In investigating and tackling this issue, we’ve found a set of complementary solutions. These can be used for any sort of project management, from graphic design to rocket ship building.

1. Calculate project timeline based on the distributions of every step

Your overall project completion time is actually a distribution, created by combining the distributions of every step completion time in the project. Once you have an accurate distribution of overall project completion, you know the median time and how likely it is to take longer. Learn more about summing random variables.

This is of course only an option if you have access to good data on how long things take. If you don’t – maybe because your team hasn’t been keeping metrics on project completion, or maybe because you are attempting a project with steps that are completely novel to you – then you should keep in mind how volatile these steps can be, and how likely they are to stretch beyond your estimates.

2. Improve the completion time distribution of all steps

Now we know the overall project completion time is very sensitive to each step’s completion time distribution.

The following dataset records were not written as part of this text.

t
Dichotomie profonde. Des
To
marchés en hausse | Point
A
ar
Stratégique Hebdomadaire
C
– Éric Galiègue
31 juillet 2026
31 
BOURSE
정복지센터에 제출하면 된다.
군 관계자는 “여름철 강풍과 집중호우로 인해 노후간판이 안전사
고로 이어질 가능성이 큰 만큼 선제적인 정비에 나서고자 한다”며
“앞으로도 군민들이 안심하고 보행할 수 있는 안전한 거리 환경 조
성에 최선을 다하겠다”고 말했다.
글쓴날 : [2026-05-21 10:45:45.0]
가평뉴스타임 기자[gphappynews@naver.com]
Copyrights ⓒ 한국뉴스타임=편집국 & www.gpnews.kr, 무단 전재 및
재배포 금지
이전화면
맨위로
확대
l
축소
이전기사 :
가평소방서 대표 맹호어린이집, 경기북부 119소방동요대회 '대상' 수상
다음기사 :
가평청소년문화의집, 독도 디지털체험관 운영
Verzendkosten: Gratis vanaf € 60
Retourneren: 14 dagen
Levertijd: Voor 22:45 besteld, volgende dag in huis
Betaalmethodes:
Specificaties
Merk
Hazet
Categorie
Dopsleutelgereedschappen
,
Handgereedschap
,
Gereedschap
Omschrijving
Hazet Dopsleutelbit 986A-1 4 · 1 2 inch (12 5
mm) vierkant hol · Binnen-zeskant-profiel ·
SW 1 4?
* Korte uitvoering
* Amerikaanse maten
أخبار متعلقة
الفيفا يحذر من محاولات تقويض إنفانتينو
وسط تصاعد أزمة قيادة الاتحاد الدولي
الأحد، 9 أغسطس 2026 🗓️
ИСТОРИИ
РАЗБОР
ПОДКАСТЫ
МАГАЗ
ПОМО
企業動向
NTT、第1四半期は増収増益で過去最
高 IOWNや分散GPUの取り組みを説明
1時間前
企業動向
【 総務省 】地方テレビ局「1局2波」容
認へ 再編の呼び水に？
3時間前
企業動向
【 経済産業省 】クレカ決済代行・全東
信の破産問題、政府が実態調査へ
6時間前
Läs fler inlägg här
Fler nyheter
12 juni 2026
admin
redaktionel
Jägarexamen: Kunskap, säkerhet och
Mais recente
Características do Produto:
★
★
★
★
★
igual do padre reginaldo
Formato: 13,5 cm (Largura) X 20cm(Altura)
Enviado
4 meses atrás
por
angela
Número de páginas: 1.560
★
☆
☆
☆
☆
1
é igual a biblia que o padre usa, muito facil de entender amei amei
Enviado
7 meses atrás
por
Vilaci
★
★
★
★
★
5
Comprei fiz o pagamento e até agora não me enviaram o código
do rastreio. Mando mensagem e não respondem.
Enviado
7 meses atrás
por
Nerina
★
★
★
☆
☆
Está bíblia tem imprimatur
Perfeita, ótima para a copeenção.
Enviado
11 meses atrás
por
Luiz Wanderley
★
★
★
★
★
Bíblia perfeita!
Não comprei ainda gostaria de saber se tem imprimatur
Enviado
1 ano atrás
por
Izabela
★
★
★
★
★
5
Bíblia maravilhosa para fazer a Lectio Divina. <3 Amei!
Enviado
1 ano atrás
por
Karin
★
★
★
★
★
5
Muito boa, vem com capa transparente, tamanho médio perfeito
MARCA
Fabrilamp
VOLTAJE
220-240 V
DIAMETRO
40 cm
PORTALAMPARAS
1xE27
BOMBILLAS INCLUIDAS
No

There are two things you can target here: make the step complete faster (have a lower median completion time), and make the step more reliable (a narrower variance in stats speak).

Here are some things you can do to improve both:

  • Streamline internal process (e.g. have internal small edits get done by whoever proposed them rather than waiting on a second person)
  • Have short internal deadlines to keep a big buffer zone before the client deadline
  • Schedule everything by timezone to remove long delays between collaborators
  • Improve client notifications to help them respond faster

3. Selectively improve completion time distribution of steps when project is behind

Since the overall project timeline is the combination of every step, significantly improving the distribution of a few steps’ completions will improve the project timeline. While long tailed step completion distributions mean projects won’t naturally “make up” time, accelerating a couple of steps definitely will make up time.

Thanks to the magic of data, we can monitor all of our projects in fine detail. We flag when they’re getting behind our timeline, and get our project management team to give some extra help.

We’ve found that focusing an extra hour of dedicated project management time on a project can roughly reduce median completion time by 88%, and reduce the 95% percentile delivery time by 92%.

May your deadlines be accurate

Unrealistic deadlines don’t help anybody, and this is a situation in which a little knowledge can be a dangerous thing. So, if you do have the data, be careful to use it right. When it comes to timelines, 2+2 does not necessarily equal 4. That is, a step that usually takes 2 hours, and another step that usually takes 2 hours, probably won’t take 4 hours overall. If you assume they will, you’re going to end up with as overly “optimistic” a timeline as someone with no data at all.